[DATA SUPPLIED — start]
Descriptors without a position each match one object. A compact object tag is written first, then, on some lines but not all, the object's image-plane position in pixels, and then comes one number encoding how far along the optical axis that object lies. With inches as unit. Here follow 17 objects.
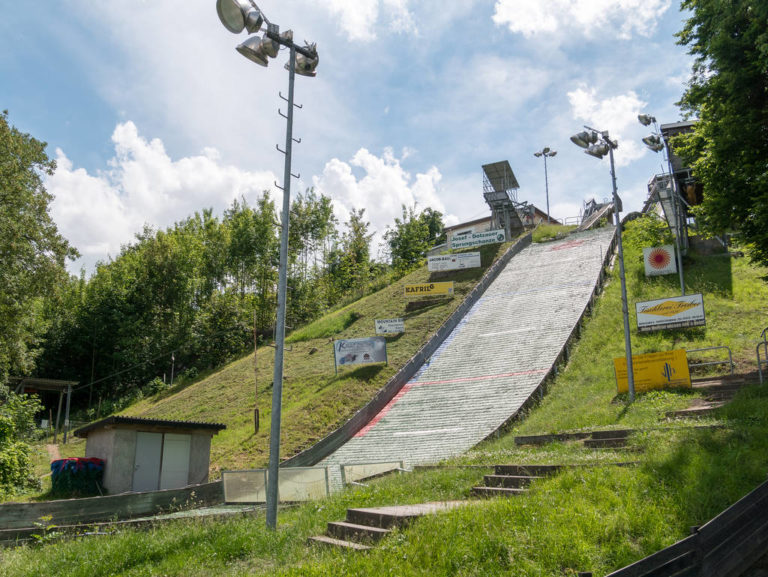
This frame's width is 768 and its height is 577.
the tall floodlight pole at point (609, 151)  716.0
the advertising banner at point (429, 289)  1571.1
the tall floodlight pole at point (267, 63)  403.9
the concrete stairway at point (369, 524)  307.3
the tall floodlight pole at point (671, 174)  850.8
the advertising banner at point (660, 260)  1265.9
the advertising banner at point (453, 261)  1780.8
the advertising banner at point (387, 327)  1343.5
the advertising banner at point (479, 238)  1919.3
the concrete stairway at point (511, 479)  381.7
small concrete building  721.0
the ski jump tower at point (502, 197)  2103.8
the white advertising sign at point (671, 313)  967.0
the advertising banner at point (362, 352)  1157.7
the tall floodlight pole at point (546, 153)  2301.9
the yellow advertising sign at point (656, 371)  753.6
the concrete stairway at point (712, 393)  590.9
[DATA SUPPLIED — finish]
■ **TO DO**: Print the listing verbatim, images excluded.

■ **RESPONSE AREA**:
Descriptors without a position each match one object. A compact object tag is written first, then, on some lines but not all, the object's image-plane position in pixels, and then comes one number encoding how far along the optical axis that object lies. With inches as unit. Here follow 17 objects.
This frame's width is 768 and its height is 577.
the tall floodlight pole at point (609, 151)  716.0
the advertising banner at point (429, 289)  1571.1
the tall floodlight pole at point (267, 63)  403.9
the concrete stairway at point (369, 524)  307.3
the tall floodlight pole at point (671, 174)  850.8
the advertising banner at point (660, 260)  1265.9
the advertising banner at point (453, 261)  1780.8
the advertising banner at point (387, 327)  1343.5
the advertising banner at point (479, 238)  1919.3
the concrete stairway at point (511, 479)  381.7
small concrete building  721.0
the ski jump tower at point (502, 197)  2103.8
the white advertising sign at point (671, 313)  967.0
the advertising banner at point (362, 352)  1157.7
the tall floodlight pole at point (546, 153)  2301.9
the yellow advertising sign at point (656, 371)  753.6
the concrete stairway at point (712, 393)  590.9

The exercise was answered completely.